I mean, they kill services willy nilly. Sure Gmail will probably survive, but the rest drove me away (Reader, Music, …).
Regarding your Android purchases: At the time of my move I went through my list of apps I bought and tallied the ones up, that I still used. It was less than $50 of repurchases.
Don’t let those old purchases hold you back. Cut this old baggage loose.
At the time of my move I went through my list of apps I bought and tallied the ones up, that I still used. It was less than $50 of repurchases.

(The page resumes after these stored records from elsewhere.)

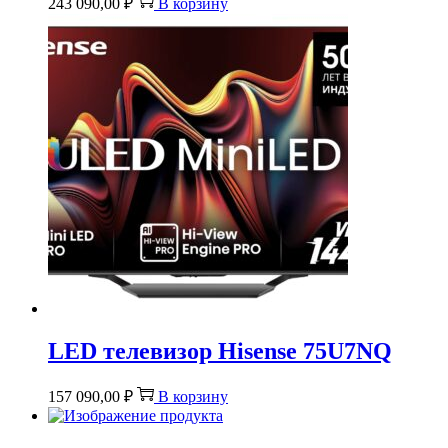
243 090,00
₽
В корзину
LED телевизор Hisense 75U7NQ
157 090,00
₽
В корзину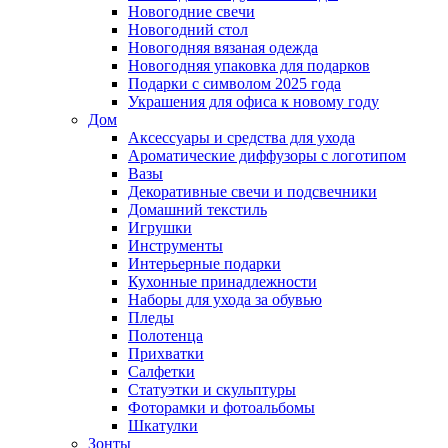
Новогодние свечи
Новогодний стол
Новогодняя вязаная одежда
Новогодняя упаковка для подарков
Подарки с символом 2025 года
Украшения для офиса к новому году
Дом
Аксессуары и средства для ухода
Ароматические диффузоры с логотипом
Вазы
Декоративные свечи и подсвечники
Домашний текстиль
Игрушки
Инструменты
Интерьерные подарки
Кухонные принадлежности
Наборы для ухода за обувью
Пледы
Полотенца
Прихватки
Салфетки
Статуэтки и скульптуры
Фоторамки и фотоальбомы
Шкатулки
Зонты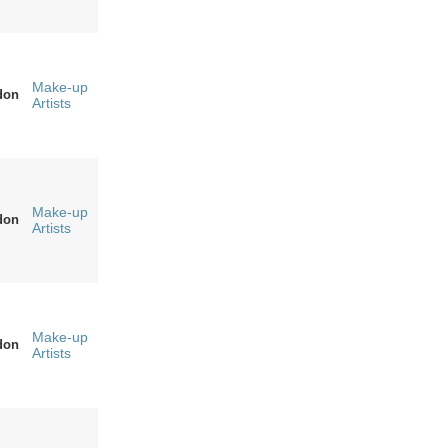
Make-up
don
Artists
Make-up
don
Artists
Make-up
don
Artists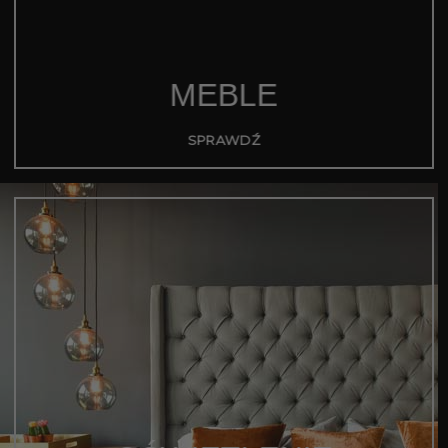
MEBLE
SPRAWDŹ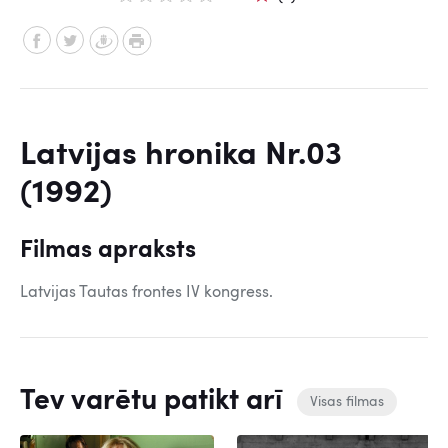
Latvijas hronika Nr.03
(1992)
Filmas apraksts
Latvijas Tautas frontes IV kongress.
Tev varētu patikt arī
Visas filmas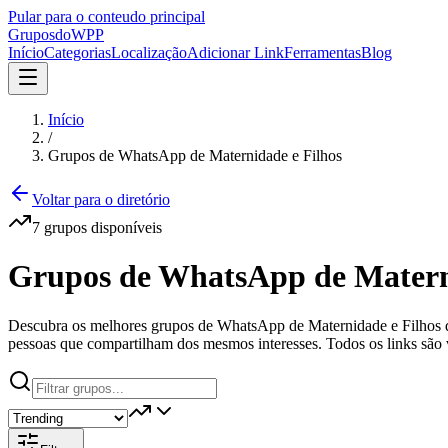
Pular para o conteudo principal
Grupos
doWPP
Início
Categorias
Localização
Adicionar Link
Ferramentas
Blog
Início
/
Grupos de WhatsApp de Maternidade e Filhos
Voltar para o diretório
7
grupos
disponíveis
Grupos de WhatsApp de Matern
Descubra os melhores grupos de WhatsApp de Maternidade e Filhos do 
pessoas que compartilham dos mesmos interesses. Todos os links são v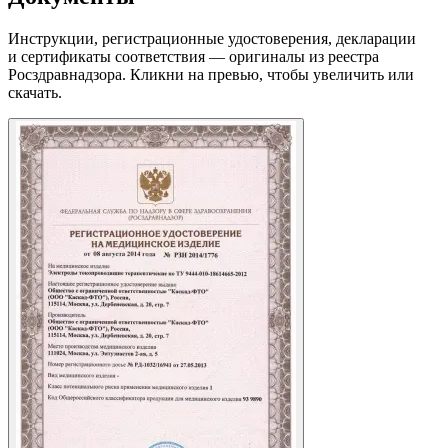
Инструкции, регистрационные удостоверения, декларации
и сертификаты соответствия — оригиналы из реестра
Росздравнадзора. Кликни на превью, чтобы увеличить или
скачать.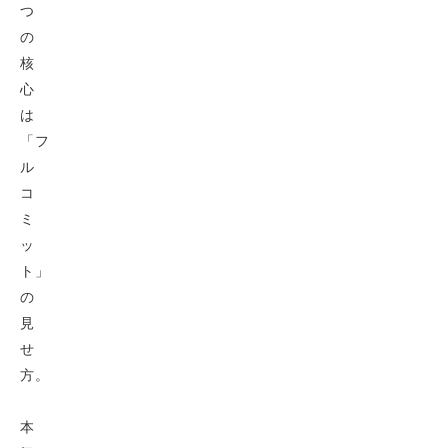
つ
の
核
心
は
「フ
ル
コ
ミ
ッ
ト」
の
見
せ
方。
本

Yeah, I know this what I should do too. As someone else said in this comment thread, gotta tear that bandaid off at some point. Just shits me that I should have to. But the freedom after doing it… <chef’s kiss>
“But I shouldn’t have to” is a trap, everywhere it occurs. It cripples one’s ability to act on an emotional level, and manifests as all kinds of resistances and avoidances that ultimately prevent you from seeing the problem clearly - and if you somehow do see the problem clearly, you still don’t want to do anything about it.
The world owes you nothing. You exist. If you want love and fairness and a reasonable world, love and be fair and be reasonable, and choose to work together with those who are. Where you work, what you spend your time on, where you spend your money, and who you spend your time with are your places of impact. Don’t let others steal that - particularly over ‘but I shouldn’t have to defend myself.’
I tore that bandwidth off a while ago. Same thing with trust issues and google.
Since then I set up a family account and use a regular Gmail account for app store purchases so I can change provider at any time. Can share most of my app purchases with family. I don’t actually check the gmail email. Just use it for Android services.
Yeah, that’s the other thing that shits me. Paying for my wife and I on Workspaces, and we don’t have family sharing rights. We’re literally paying to be treated like second-class citizens!